Last Friday, $Alibaba(BABA.US) performed very poorly. In pre-market trading, it fell by 3.42% at one point due to news of ARK's reduction, gapped down to $92, and touched $91.99 during the session. The Hang Seng Index also fell by 1.755% that day. Looking at the daily chart more broadly gives a clearer picture: the stock price slid from $107.44 on 6/17 all the way down to close at $94.81 on 6/26, a drop of nearly 12% over seven trading days. On such a day when everyone was bearish and ARK was dumping shares, two notably bullish option orders appeared in the market, which I think is worth examining in detail.

The first order was the big one: someone bought $105 Calls expiring in January 2027, 4,000 contracts, spending $3.98M. This was the largest bullish order in the entire market that day. The expiration is 203 days away, with a strike price of $105, about 10% above the current price. Such a long duration and large size don't look like short-term speculation; it's more like using options as a substitute for the underlying stock—locking in exposure to a bullish view on Alibaba a year from now with a $9.95/share premium, with the worst-case scenario being the total loss of that premium.
The second order was smaller but more interesting: someone sold $93 Puts expiring in early July, 800 contracts, for $186k. Note the $93 level—essentially right at the day's low of $91.99. After collecting the premium, if shares are actually received at this price, the cost can be further reduced to just over $90. Being willing to set a buy order at this price on a stock that just fell 12% and touched $92 that day expresses a view that "I think it's near the bottom around here."
Putting the two orders together, the direction is the same but the thinking is on two levels: the long-term one bets on Alibaba's recovery over a one-year horizon, while the near-month one bets on short-term support around $92-93. This kind of divergence, "adding positions against the panic," is one of the signals I pay most attention to when watching order flow—it doesn't guarantee being right, but at least it shows someone is putting real money on the opposite side of the selling pressure.

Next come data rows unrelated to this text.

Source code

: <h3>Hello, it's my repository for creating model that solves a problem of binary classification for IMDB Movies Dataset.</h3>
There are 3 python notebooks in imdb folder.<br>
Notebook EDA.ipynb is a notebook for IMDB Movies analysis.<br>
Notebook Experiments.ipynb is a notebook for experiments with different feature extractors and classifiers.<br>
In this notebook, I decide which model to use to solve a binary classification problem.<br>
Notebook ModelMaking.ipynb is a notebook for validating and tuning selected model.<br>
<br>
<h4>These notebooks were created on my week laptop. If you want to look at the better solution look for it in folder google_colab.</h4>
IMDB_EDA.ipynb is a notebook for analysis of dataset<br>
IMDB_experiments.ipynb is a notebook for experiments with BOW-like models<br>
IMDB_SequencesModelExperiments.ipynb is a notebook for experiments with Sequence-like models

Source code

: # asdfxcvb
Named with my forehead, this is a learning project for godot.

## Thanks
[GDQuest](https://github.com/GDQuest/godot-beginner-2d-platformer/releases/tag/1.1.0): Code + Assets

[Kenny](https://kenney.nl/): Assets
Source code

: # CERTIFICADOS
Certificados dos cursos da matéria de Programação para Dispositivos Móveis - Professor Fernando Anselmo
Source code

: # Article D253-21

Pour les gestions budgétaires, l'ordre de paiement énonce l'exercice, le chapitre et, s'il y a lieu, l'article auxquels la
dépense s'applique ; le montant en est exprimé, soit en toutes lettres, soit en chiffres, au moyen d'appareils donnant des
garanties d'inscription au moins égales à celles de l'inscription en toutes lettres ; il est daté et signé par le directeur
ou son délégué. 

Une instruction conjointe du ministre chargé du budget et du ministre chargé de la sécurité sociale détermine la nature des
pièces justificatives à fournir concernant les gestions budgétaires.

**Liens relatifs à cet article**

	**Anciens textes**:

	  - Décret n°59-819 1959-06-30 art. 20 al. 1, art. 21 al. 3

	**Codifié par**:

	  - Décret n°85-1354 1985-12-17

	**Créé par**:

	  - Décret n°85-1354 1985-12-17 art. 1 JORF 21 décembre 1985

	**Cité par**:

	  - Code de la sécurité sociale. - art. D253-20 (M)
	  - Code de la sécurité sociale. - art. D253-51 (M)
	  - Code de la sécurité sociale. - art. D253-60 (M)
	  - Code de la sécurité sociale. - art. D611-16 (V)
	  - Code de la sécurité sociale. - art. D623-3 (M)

However, the biggest enemies of LEAPS are time and narrative: as long as policy headwinds for Chinese stocks and sustained selling pressure from big funds like ARK don't ease within those 203 days, the $105 strike price will remain a looming threat. For the near-month Put selling leg, if the $92 "floor" is broken by macro factors, taking delivery would mean catching a falling knife halfway down. So this is not a conclusion that says "get in now"—the large contrarian orders are worth tracking for how they play out later, but whether Alibaba's downtrend has truly stopped will depend on whether it can hold above $95 at tonight's open.